Die Merkmale a, f und g legen für den Durchschnittsfachmann, einen Diplomingenieur (FH) der Fachrichtung Maschinenbau mit vertieften Kenntnissen in der Werkzeugmaschinentechnik, den Aufbau des patentgemäßen Bohr- und Fräswerks dahingehend fest, dass dieses für eine sogenannte Be- bzw. Verarbeitung "von der Stange" ausgebildet ist. Der Ausdruck "hindurchschieben" bestimmt die Ausgestaltung des Werkstückträgers in eindeutiger Weise dahingehend, dass er eine durchgehende Öffnung aufweisen muss, so dass eine Werkstoffstange von einer (rückwärtigen) auf die andere Seite geschoben werden kann. Die im Werkstückträger angeordnete Spanneinrichtung ermöglicht ein Festspannen, sobald ein vorderer Abschnitt der Werkstoffstange den Arbeitsbereich der Werkzeugspindel erreicht hat. Nach der Bearbeitung wird der vordere Abschnitt der Werkstoffstange von der Reststange abgetrennt, so dass auf diese Weise ein fertig bearbeitetes Werkstück "von der Stange" entsteht. Diese Vorgänge werden solange wiederholt, bis die gesamte Werkstoffreststange durch den Werkstückträger hindurchgeschoben und in mehrere einzelne Werkstücke verarbeitet worden ist.

Das Merkmal h legt fest, dass beim Streitpatentgegenstand der Werkstückträger, zusätzlich zu einer Schwenkung um die Spannachse (Merkmal e) um eine weitere (normal zur Spann- und Spindelachse gerichtete) Achse schwenkbar ist, und zwar beidseitig um mindestens 90¡. Durch die mehrfache Verwendung des bestimmten Artikels "der" in Bezug auf den Werkstückträger ist im Patentanspruch 1 eindeutig festgeschrieben, dass der Streitpatentgegenstand nur einen einzigen Werkstückträger aufweist, der entsprechend der im Patentanspruch 1 aufgeführten Merkmale derart ausgebildet ist, dass durch ihn die Werkstoffstange hindurchschiebbar ist, der weiterhin die Spanneinrichtung für die Werkstoffstange aufweist und der zudem um zwei Achsen schwenkbar ist.
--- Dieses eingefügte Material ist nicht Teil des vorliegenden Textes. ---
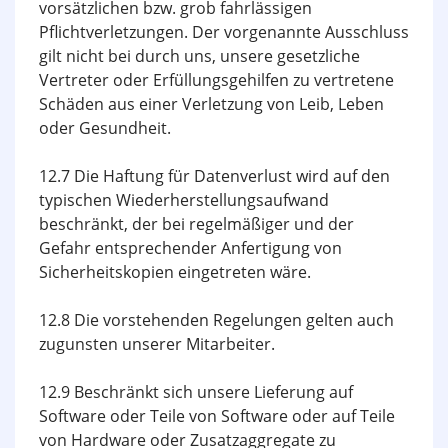
vorsätzlichen bzw. grob fahrlässigen
Pflichtverletzungen. Der vorgenannte Ausschluss
gilt nicht bei durch uns, unsere gesetzliche
Vertreter oder Erfüllungsgehilfen zu vertretene
Schäden aus einer Verletzung von Leib, Leben
oder Gesundheit.
12.7 Die Haftung für Datenverlust wird auf den
typischen Wiederherstellungsaufwand
beschränkt, der bei regelmäßiger und der
Gefahr entsprechender Anfertigung von
Sicherheitskopien eingetreten wäre.
12.8 Die vorstehenden Regelungen gelten auch
zugunsten unserer Mitarbeiter.
12.9 Beschränkt sich unsere Lieferung auf
Software oder Teile von Software oder auf Teile
von Hardware oder Zusatzaggregate zu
Durch diese konkret gegenständliche Ausgestaltung des Werkstückträgers ist es bei dem erfindungsgemäßen Bohr- und Fräswerk nach Spalte 1, Zeilen 53 bis Spalte 2, Zeilen 5 der Streitpatentschrift in Verbindung mit den anderen Merkmalen des Patentanspruchs 1 möglich, ein Werkstück in einer Einspannung nicht nur an seiner vorderen Stirnseite und an seinen (vier) Längsseiten zu bearbeiten, sondern weitgehend auch schon an seiner Rückseite, solange noch eine ausreichend starke Verbindung des Werkstücks mit dem Rest der Werkstoffstange besteht. Dies hat zur Folge, dass bei allen Arbeitsgängen, die von an der Werkzeugspindel befestigten Werkzeugen am Werkstück ausgeführt werden, grundsätzlich die gleiche hohe Genauigkeit erreichbar ist, unabhängig davon, welchen Winkel die Spindelachse mit der Spannachse einschließt.
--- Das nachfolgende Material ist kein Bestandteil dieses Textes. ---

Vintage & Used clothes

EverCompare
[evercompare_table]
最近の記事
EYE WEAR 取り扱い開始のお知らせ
Zum Schluss kann diese Verbindung von einem an der Werkzeugspindel befestigten Werkzeug durchtrennt werden - eine zusätzliche Säge ist nicht erforderlich.

4. Das aufgrund seiner Zweckbestimmung ohne Zweifel gewerblich anwendbare Fräsverfahren nach dem Patentanspruch 1 ist zulässig.

Die Zulässigkeit der Ansprüche wurde von der Klägerin nicht in Frage gestellt. Die Merkmale der erteilten Patentansprüche 1 bis 4 sind auch nahezu wörtlich in den ursprünglichen Ansprüchen 1 bis 4 offenbart, so dass auch keine Zweifel an der Zulässigkeit bestehen.

5. Es konnte nicht festgestellt werden, dass die Erfindung des Streitpatents nach dem Patentanspruch 1 nicht neu ist.

Soweit die im geltend gemachten Stand der Technik gezeigten Bohr- und Fräswerke überhaupt eine Verarbeitung "von der Stange" (vgl. Ausführungen in Punkt 3) ermöglichen (vgl. EP 0 368 996 B1, AT 390 023 B und US 4 868 969), weisen diese grundsätzlich zwei getrennte Werkstückträger und zwei Spanneinrichtungen auf, währenddessen der Streitpatentgegenstand nur einen Werkstückträger mit einer Spanneinrichtung aufweist.

6. Die Klägerin vermochte den Senat auch nicht davon zu überzeugen, dass das Fräsverfahren nach dem Patentanspruch 1 nicht auf einer erfinderischen Tätigkeit beruht.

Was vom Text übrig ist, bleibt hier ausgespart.